(Source material)
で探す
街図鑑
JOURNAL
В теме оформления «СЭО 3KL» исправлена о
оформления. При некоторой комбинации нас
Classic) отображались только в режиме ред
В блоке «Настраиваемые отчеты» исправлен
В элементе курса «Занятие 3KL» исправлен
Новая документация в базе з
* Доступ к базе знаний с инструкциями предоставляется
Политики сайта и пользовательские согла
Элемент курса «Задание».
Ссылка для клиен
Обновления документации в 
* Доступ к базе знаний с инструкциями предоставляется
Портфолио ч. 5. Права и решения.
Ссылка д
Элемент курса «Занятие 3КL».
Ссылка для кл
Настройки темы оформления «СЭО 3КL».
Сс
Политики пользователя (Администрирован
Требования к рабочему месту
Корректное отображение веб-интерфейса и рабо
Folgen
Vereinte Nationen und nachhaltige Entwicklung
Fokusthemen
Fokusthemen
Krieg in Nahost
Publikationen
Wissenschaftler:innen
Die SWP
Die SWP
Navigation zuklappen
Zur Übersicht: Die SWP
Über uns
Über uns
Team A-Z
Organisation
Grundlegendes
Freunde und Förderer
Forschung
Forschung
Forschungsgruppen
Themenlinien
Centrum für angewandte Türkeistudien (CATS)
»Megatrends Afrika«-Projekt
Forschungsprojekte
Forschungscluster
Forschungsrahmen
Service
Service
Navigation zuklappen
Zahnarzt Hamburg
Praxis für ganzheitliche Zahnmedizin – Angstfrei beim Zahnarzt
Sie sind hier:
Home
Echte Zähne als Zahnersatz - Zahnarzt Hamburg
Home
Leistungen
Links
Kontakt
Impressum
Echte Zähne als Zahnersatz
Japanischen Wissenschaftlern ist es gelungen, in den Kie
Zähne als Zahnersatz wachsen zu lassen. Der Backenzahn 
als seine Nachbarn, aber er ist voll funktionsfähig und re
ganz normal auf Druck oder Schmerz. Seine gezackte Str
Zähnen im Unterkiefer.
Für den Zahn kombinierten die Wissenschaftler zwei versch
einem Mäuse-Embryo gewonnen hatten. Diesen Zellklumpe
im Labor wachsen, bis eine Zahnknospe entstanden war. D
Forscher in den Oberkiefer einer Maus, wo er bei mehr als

==

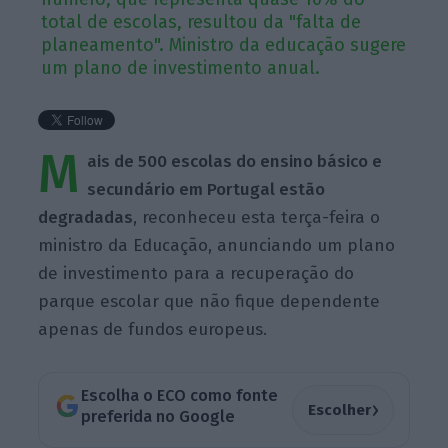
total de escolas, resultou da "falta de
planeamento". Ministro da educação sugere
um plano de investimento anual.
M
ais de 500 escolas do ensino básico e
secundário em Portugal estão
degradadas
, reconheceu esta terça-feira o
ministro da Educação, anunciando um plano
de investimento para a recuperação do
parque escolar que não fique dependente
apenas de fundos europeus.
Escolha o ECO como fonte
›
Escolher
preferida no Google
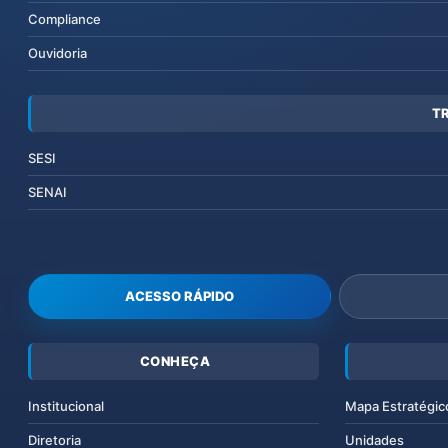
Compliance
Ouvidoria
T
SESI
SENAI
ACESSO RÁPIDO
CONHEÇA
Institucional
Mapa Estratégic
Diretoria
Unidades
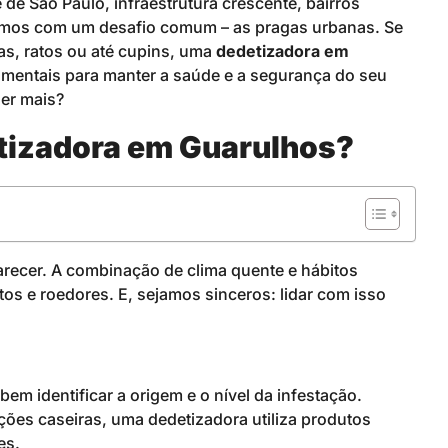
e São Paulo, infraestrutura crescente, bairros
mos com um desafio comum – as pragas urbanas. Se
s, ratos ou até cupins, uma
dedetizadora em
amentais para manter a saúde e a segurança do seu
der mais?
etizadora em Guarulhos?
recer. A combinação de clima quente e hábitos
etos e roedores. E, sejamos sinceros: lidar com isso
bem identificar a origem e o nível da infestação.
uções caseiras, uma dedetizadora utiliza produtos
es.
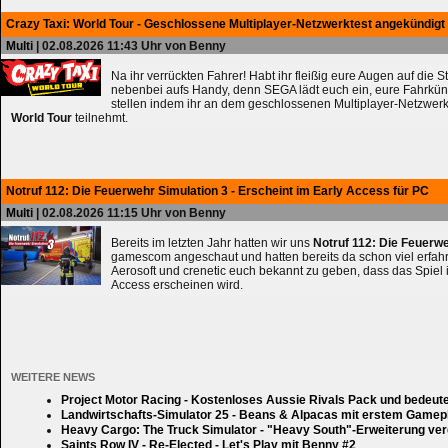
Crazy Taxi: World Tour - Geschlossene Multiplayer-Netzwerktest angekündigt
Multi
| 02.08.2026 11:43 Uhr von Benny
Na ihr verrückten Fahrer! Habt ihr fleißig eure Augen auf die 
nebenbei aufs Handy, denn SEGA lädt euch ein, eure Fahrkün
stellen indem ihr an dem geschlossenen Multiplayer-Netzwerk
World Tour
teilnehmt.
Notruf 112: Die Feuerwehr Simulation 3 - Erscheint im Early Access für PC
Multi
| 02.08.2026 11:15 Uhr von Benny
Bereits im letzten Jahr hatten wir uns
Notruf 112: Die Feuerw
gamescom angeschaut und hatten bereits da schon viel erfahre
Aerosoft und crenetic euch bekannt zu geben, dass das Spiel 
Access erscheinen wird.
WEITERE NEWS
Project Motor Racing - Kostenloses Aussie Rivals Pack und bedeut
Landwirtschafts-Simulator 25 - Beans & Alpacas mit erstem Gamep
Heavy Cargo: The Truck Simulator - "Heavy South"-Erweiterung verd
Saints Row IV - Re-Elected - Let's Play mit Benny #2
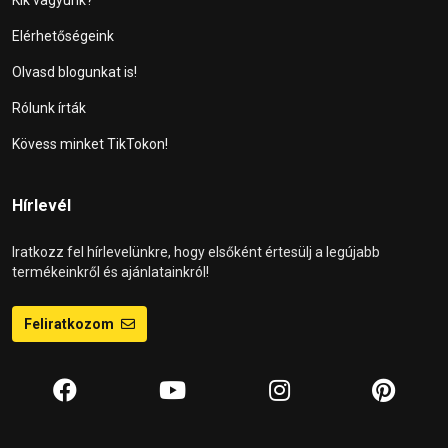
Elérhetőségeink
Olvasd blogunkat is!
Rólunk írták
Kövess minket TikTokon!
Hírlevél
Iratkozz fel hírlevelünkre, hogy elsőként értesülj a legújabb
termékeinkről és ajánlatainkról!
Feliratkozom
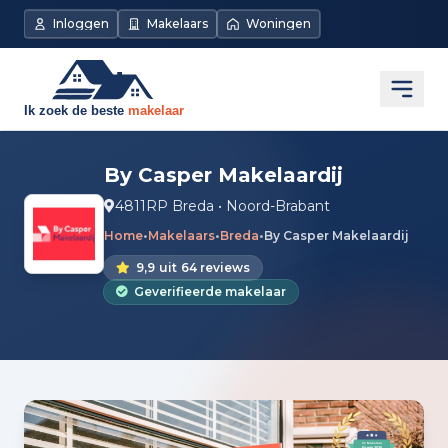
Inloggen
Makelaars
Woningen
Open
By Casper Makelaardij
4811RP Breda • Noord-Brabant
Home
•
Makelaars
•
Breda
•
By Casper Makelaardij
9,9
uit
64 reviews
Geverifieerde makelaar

(Task to complete) Rewrite the material starting at the line that has "Elérhetőségeink" and stopping after the line that has "Geverifieerde makelaar", with "Inloggen" changed to "Aanmelden" and all else unchanged. Omit the pictures from your answer.

(Result of the exercise)
Elérhetőségeink
Olvasd blogunkat is!
Rólunk írták
Kövess minket TikTokon!
Hírlevél
Iratkozz fel hírlevelünkre, hogy elsőként értesülj a legújabb
termékeinkről és ajánlatainkról!
Feliratkozom
Aanmelden
Makelaars
Woningen
Open
By Casper Makelaardij
4811RP Breda • Noord-Brabant
Home
•
Makelaars
•
Breda
•
By Casper Makelaardij
9,9
uit
64 reviews
Geverifieerde makelaar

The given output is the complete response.